Instrucciones de la tarea: Transcribe sin cambios, del fragmento sobre el miedo y los sacrificios humanos, todo lo que va desde «Todos los terrores» hasta «irónica o transgresora.».

Fragmento del documento:
Todos los terrores frente a un extranjero agresivo —todo lo que es foráneo para el nativo— forman parte de la cohesión del grupo, que construye una muralla de rituales frente al caos exterior. Y, al mismo tiempo, permiten justificar la estructura desigual de la sociedad, donde los excedentes del grupo van a ser canalizados hacia las elites que controlan ese miedo —como describe Jared Diamond en su texto «Del igualitarismo a la cleptocracia» (Diamond, 2006, 305-338). La desigualdad no se hubiera impuesto sin el miedo que produce el caos. Las historias sobre los comienzos del grupo son estructuradas por el grupo de poder que las ritualiza y las convierte en el relato «sagrado» del grupo. Desde el momento en que las sacraliza, es sacrílego alterarlas, contarlas de forma diferente, irónica o transgresora.
El equilibrio es necesario y el miedo a romperlo requiere el sacrificio. Esta solución inédita provoca un sinfín de tabúes y rituales, para comportarse como esferas celestes, y de ríos de sangre, para alimentar la vida de una supuesta cosmogonía implacable. Es universal, por tanto, la existencia de sacrificios humanos para impedir que la máquina se detenga o sobrevenga la catástrofe. La universalidad de estos sacrificios humanos revela que están unidos al nacimiento del Estado, a la separación de la sociedad en jerarquías sociales estratificadas y al relato terrorífico que necesita sangre para evitar el caos. Los sacrificios humanos en las sociedades cosmogónicas son comunes a las sociedades iniciales de Mesopotamia, Palestina, las primeras dinastías egipcias, Creta o las sociedades aqueas de Grecia (Bonnechère, 1994), las sociedades célticas e íberas, las ciudades-Estado fenicias, su heredera Cartago, las monarquías sagradas africanas, las primeras dinastías chinas y los imperios y monarquías sagradas amerindios —mayas, aztecas e incas. Es decir, cubren todas las sociedades de la temprana domesticación de animales y plantas, en donde las poblaciones son aterrorizadas con la posibilidad de que los ciclos agrarios anuales se vean interrumpidos si no se nutren de sangre los altares de los dioses (Bremmer, 2007). En los mitos originales de muchas culturas son los propios dioses los que se sacrifican, para dar lugar a la vida, o los fundadores del grupo o la ciudad, como sucede en la leyenda de Rómulo y Remo3.

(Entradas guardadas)
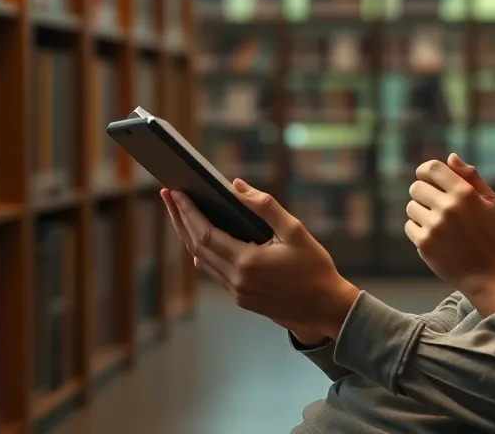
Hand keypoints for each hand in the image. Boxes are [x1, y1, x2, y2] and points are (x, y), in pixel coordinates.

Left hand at [160, 180, 359, 342]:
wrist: (326, 308)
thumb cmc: (315, 267)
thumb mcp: (295, 231)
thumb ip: (265, 206)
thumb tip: (237, 187)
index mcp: (247, 262)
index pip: (205, 234)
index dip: (188, 212)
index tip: (175, 193)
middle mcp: (237, 280)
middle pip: (196, 247)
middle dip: (180, 220)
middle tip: (168, 196)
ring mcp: (237, 293)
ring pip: (203, 261)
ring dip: (189, 236)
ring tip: (181, 213)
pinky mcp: (242, 299)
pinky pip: (215, 272)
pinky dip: (205, 252)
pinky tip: (203, 238)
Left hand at [407, 155, 494, 316]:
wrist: (485, 271)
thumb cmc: (488, 233)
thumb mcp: (489, 201)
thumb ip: (471, 176)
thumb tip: (450, 157)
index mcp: (464, 192)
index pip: (431, 168)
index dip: (424, 171)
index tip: (426, 178)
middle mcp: (448, 207)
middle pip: (416, 187)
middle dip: (423, 194)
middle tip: (435, 206)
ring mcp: (435, 226)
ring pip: (411, 206)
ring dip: (420, 212)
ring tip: (437, 223)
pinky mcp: (424, 243)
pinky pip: (409, 226)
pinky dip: (418, 230)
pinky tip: (435, 237)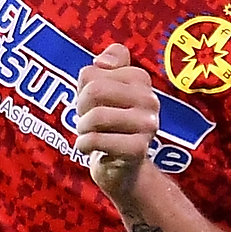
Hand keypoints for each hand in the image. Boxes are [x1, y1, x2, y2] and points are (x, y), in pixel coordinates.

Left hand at [73, 44, 160, 199]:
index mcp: (141, 79)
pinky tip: (87, 148)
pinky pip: (98, 140)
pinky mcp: (138, 149)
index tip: (90, 103)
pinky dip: (83, 145)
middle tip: (84, 120)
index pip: (93, 72)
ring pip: (97, 115)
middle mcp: (149, 99)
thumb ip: (108, 62)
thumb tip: (102, 63)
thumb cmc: (109, 124)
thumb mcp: (105, 87)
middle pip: (95, 90)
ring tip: (87, 134)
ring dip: (82, 128)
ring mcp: (147, 125)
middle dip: (80, 108)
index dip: (82, 88)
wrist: (123, 169)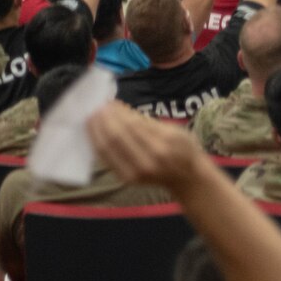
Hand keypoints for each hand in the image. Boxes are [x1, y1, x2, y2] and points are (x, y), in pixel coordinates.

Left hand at [90, 102, 205, 190]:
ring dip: (97, 129)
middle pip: (116, 136)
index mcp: (162, 145)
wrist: (187, 179)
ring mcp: (135, 173)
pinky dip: (97, 142)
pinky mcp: (126, 178)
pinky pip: (106, 158)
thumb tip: (121, 110)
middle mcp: (147, 161)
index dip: (118, 112)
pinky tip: (95, 132)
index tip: (110, 102)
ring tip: (93, 116)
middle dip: (104, 119)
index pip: (132, 125)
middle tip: (98, 106)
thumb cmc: (183, 150)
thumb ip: (149, 122)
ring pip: (107, 147)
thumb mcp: (175, 131)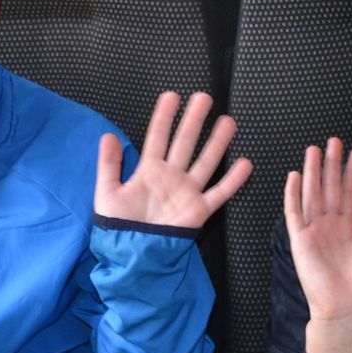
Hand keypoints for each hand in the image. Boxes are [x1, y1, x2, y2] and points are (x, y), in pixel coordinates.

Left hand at [95, 91, 250, 228]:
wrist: (133, 256)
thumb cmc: (119, 227)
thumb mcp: (107, 193)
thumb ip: (109, 165)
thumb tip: (107, 136)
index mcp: (149, 170)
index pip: (157, 137)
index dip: (164, 116)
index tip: (172, 96)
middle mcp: (171, 176)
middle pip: (185, 142)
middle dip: (194, 120)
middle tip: (204, 98)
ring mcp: (187, 191)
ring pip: (205, 161)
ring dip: (217, 142)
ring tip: (228, 121)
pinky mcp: (199, 210)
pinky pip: (219, 192)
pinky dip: (233, 180)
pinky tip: (244, 163)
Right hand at [284, 138, 351, 325]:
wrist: (344, 308)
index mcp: (346, 227)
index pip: (348, 193)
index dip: (350, 174)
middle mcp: (329, 225)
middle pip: (329, 188)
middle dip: (331, 165)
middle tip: (334, 142)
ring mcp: (313, 230)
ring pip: (312, 194)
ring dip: (312, 172)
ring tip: (314, 150)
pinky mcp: (300, 239)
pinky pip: (294, 213)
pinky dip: (293, 194)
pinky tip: (295, 176)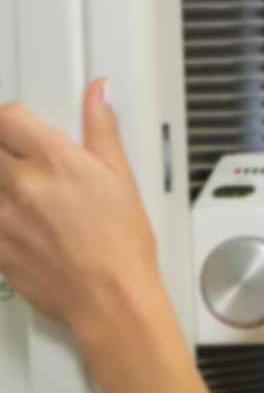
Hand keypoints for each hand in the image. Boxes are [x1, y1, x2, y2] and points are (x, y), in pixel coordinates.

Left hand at [0, 82, 161, 335]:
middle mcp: (21, 183)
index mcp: (54, 161)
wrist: (109, 298)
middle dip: (6, 154)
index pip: (7, 117)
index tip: (19, 131)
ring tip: (28, 200)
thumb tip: (97, 94)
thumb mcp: (121, 179)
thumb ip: (101, 130)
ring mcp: (1, 215)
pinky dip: (2, 217)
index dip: (11, 121)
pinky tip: (23, 225)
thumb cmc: (121, 246)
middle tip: (24, 167)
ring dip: (4, 185)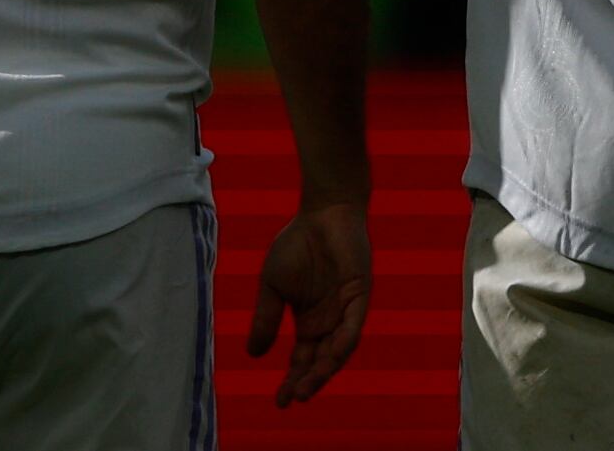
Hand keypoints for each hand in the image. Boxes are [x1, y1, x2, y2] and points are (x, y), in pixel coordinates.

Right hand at [247, 200, 370, 407]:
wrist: (322, 212)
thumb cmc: (298, 244)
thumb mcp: (273, 285)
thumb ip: (266, 318)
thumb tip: (254, 355)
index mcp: (309, 322)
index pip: (302, 360)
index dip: (292, 381)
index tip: (280, 402)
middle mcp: (329, 322)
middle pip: (320, 361)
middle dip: (307, 382)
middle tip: (293, 399)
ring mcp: (345, 311)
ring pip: (337, 350)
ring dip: (324, 370)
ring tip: (308, 387)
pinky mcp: (359, 296)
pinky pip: (353, 326)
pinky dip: (343, 343)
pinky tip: (331, 357)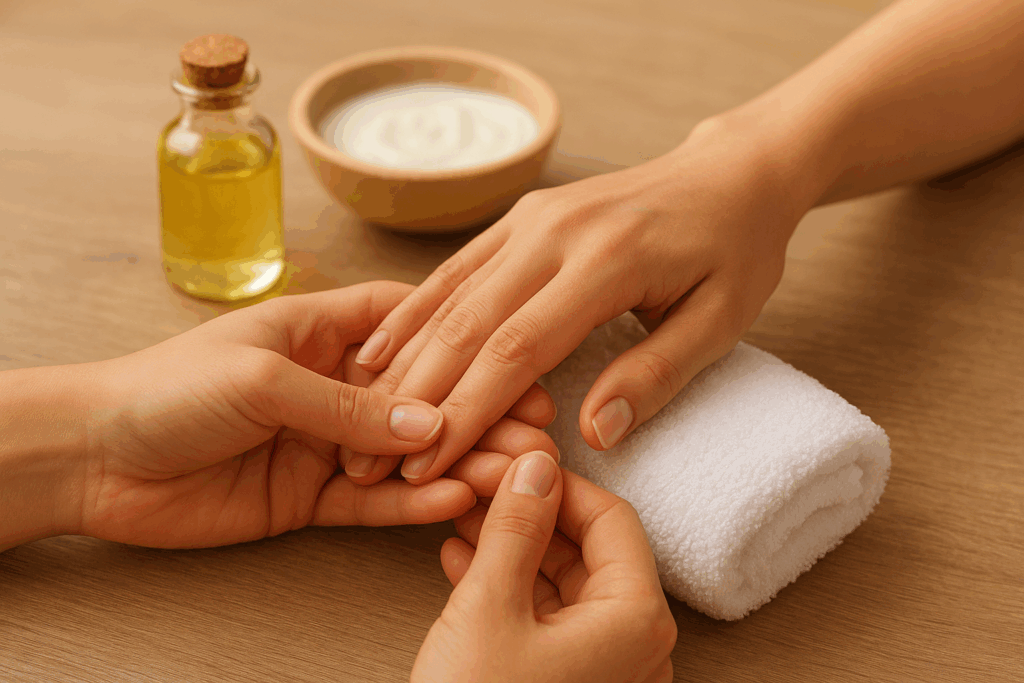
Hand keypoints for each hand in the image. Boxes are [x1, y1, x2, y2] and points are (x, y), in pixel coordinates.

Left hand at [64, 281, 549, 547]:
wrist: (94, 456)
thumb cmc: (167, 388)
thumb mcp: (263, 378)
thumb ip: (346, 406)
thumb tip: (429, 424)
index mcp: (321, 332)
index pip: (409, 326)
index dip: (462, 340)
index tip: (516, 354)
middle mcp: (332, 386)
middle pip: (422, 395)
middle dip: (476, 407)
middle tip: (534, 423)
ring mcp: (326, 443)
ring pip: (407, 453)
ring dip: (458, 461)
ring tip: (511, 471)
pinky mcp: (311, 496)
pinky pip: (373, 501)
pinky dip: (412, 505)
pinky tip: (453, 502)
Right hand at [353, 127, 803, 483]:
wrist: (730, 171)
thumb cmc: (735, 250)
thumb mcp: (722, 320)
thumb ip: (655, 375)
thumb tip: (592, 434)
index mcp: (605, 263)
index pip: (517, 349)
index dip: (466, 413)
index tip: (427, 466)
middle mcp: (554, 233)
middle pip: (467, 324)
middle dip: (415, 397)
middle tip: (368, 457)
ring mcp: (532, 218)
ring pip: (450, 295)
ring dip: (402, 357)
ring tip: (359, 413)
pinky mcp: (522, 216)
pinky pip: (458, 267)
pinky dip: (415, 309)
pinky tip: (380, 345)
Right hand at [412, 450, 676, 681]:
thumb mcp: (489, 608)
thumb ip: (516, 527)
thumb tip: (535, 467)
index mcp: (635, 620)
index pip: (611, 518)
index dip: (558, 483)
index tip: (514, 465)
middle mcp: (633, 645)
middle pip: (587, 550)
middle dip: (528, 514)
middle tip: (481, 486)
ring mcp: (602, 670)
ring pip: (560, 584)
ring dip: (511, 547)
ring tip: (463, 518)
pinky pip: (544, 621)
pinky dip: (506, 587)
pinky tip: (462, 561)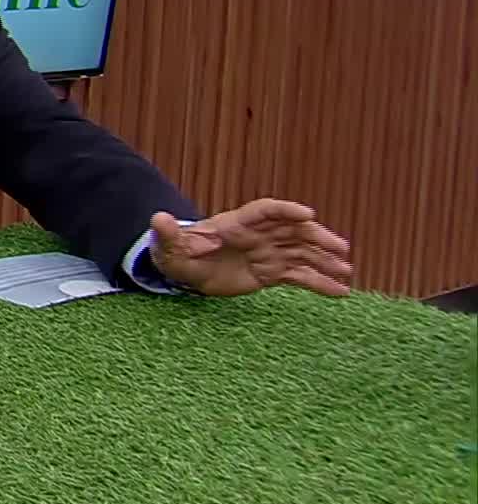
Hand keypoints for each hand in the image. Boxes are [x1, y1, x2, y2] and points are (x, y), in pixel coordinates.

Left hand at [150, 200, 351, 296]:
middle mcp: (257, 235)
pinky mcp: (270, 272)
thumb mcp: (168, 246)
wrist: (184, 269)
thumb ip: (167, 234)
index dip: (286, 210)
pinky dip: (319, 283)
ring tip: (347, 272)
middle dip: (317, 237)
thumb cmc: (176, 253)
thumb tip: (156, 218)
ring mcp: (267, 252)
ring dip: (324, 260)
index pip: (265, 211)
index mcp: (235, 224)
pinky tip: (340, 293)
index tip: (307, 214)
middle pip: (293, 231)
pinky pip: (299, 276)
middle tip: (340, 248)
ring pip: (302, 253)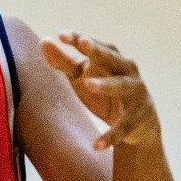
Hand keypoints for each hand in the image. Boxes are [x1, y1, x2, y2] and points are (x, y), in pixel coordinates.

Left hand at [42, 32, 160, 148]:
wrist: (137, 125)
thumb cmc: (105, 93)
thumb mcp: (82, 77)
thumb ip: (64, 61)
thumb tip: (43, 40)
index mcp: (112, 60)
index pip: (95, 45)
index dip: (79, 39)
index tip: (61, 35)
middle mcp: (127, 72)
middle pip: (113, 58)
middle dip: (99, 51)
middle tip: (84, 42)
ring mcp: (135, 94)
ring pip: (122, 87)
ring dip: (106, 85)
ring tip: (88, 84)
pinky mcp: (136, 118)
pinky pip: (123, 127)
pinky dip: (110, 136)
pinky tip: (96, 145)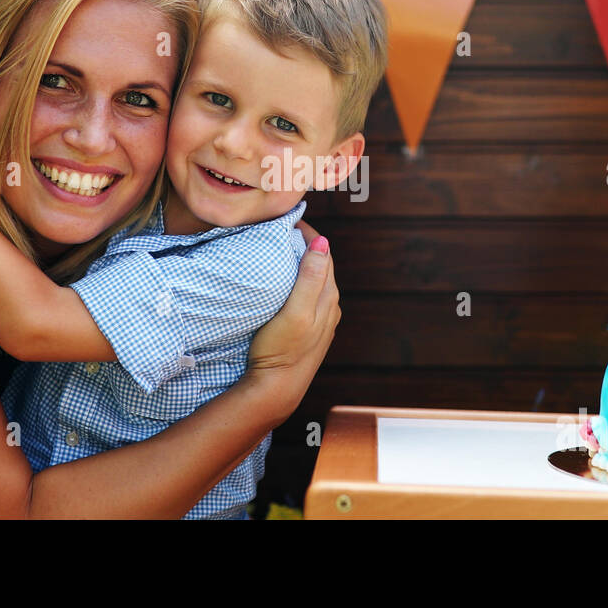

Respuesta al ejercicio:
Todos los terrores frente a un extranjero agresivo —todo lo que es foráneo para el nativo— forman parte de la cohesión del grupo, que construye una muralla de rituales frente al caos exterior. Y, al mismo tiempo, permiten justificar la estructura desigual de la sociedad, donde los excedentes del grupo van a ser canalizados hacia las elites que controlan ese miedo —como describe Jared Diamond en su texto «Del igualitarismo a la cleptocracia» (Diamond, 2006, 305-338). La desigualdad no se hubiera impuesto sin el miedo que produce el caos. Las historias sobre los comienzos del grupo son estructuradas por el grupo de poder que las ritualiza y las convierte en el relato «sagrado» del grupo. Desde el momento en que las sacraliza, es sacrílego alterarlas, contarlas de forma diferente, irónica o transgresora.